Open for Business ‘pulls together data that makes the case for the LGBT community in the workplace’
Fourteen global businesses, including Google and Royal Bank of Scotland, have launched a campaign to put forward the economic case for ending discrimination against lesbian, gay, bisexual & transgender individuals.
Launched at the Clinton Global Initiative annual meeting in New York, the Open for Business campaign published research showing economies, companies and individuals perform better in societies that support LGBT employees.
The report by Open for Business spells out that nearly 80 countries criminalise consensual, adult same-sex activity, or use other laws to marginalise and persecute LGBT individuals.
The initiative, which also includes technology group IBM, consultancy EY and law firm Linklaters and backed by businesses that employ 1.3 million people globally, comes after the controversy sparked by the US state of Indiana in March, when it backed legislation that appeared to allow discrimination against the LBGT community. The row prompted Apple’s boss Tim Cook, who spoke out last year about being gay, to call for a rethink of such laws that have been passed in 20 US states.
In an editorial in the Washington Post at the time, Cook said: “Apple is open. Open to everyone, regardless of where they come from, what they look like, how they worship or who they love. Regardless of what the law might allow in Indiana or Arkansas [which also accepted the legislation], we will never tolerate discrimination.”
Deborah Sherry, UK and Ireland partnership director at Google, said she expected more businesses sign up to Open For Business. The group also includes PR company Brunswick, Standard Chartered bank, financial companies American Express and Mastercard, the McKinsey consultancy, news service Thomson Reuters and Sir Richard Branson’s Virgin group.

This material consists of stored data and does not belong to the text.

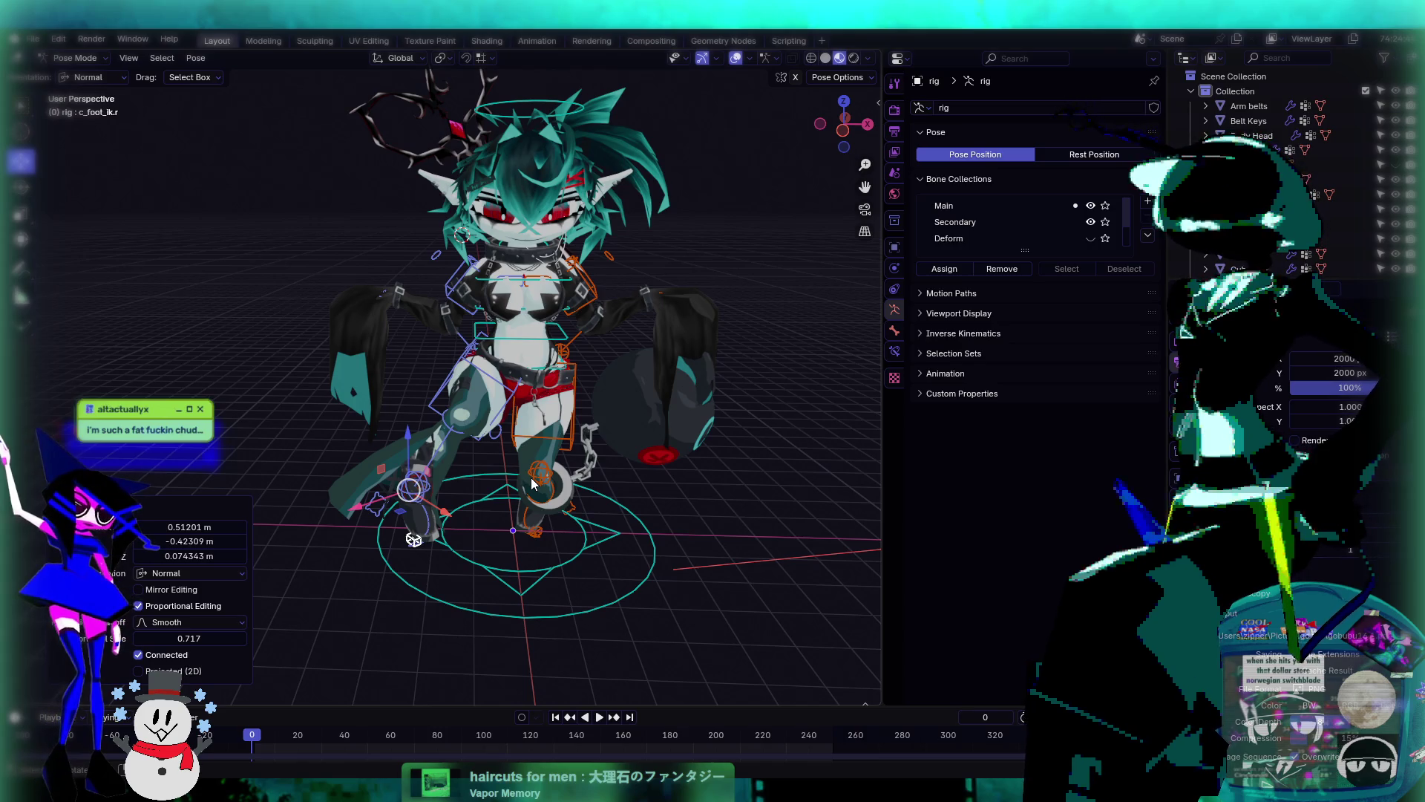
{"action": "mouse_move", "coordinate": [784, 409]}
{"action": "middle_mouse_down"}
{"action": "mouse_move", "coordinate": [740, 440]}
{"action": "mouse_move", "coordinate": [620, 430]}
{"action": "mouse_move", "coordinate": [503, 476]}
{"action": "mouse_move", "coordinate": [608, 381]}
{"action": "mouse_move", "coordinate": [715, 429]}
{"action": "mouse_move", "coordinate": [582, 385]}
{"action": "mouse_move", "coordinate": [539, 405]}
{"action": "middle_mouse_up"}
{"action": "scroll", "coordinate": [539, 400], "scroll_direction": "up", "scroll_amount": 6}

It is not advocating specific actions against counties or companies which discriminate against LGBT individuals. Sherry said: “It’s specifically to bring together data and make the business case that if you include the the LGBT community in society, if people can bring their whole selves to work, you attract better people, it lowers [business] costs…its makes them more productive and more entrepreneural and so the company has better output.
“Clearly the LBGT community has got various states of rights and inclusion in society, but there is still much to be done. And change often happens from the ground up so Open for Business is an initiative to pull together the data that makes the case for the LBGT community in the workplace in the same way that has been made for gender and minorities.”
The report includes analysis by the Harvard Business Review, which shows that companies with greater diversity perform better than those which do not. The research found that employees at more diverse companies are 45% more likely to report that their firm’s market share grew over the previous year and 70% more likely to report that the firm had entered a new market.
The report cites reactions to companies in countries where there are laws discriminating against LBGT workers. It raises India, where in 2013 a law decriminalising gay sex was rescinded. Business such as IBM, Royal Bank of Scotland, Cisco, Citigroup, Google, Dell, Novell, General Electric and Microsoft met at the Bangalore campus of Goldman Sachs to discuss strategies to protect their LGBT employees.
It also cited research by MV Lee Badgett, a professor of economics and director of the Center for Public Policy & Administration at the University of Massachusetts, estimating the impact of discrimination on India’s GDP as up to 1.4% of economic output.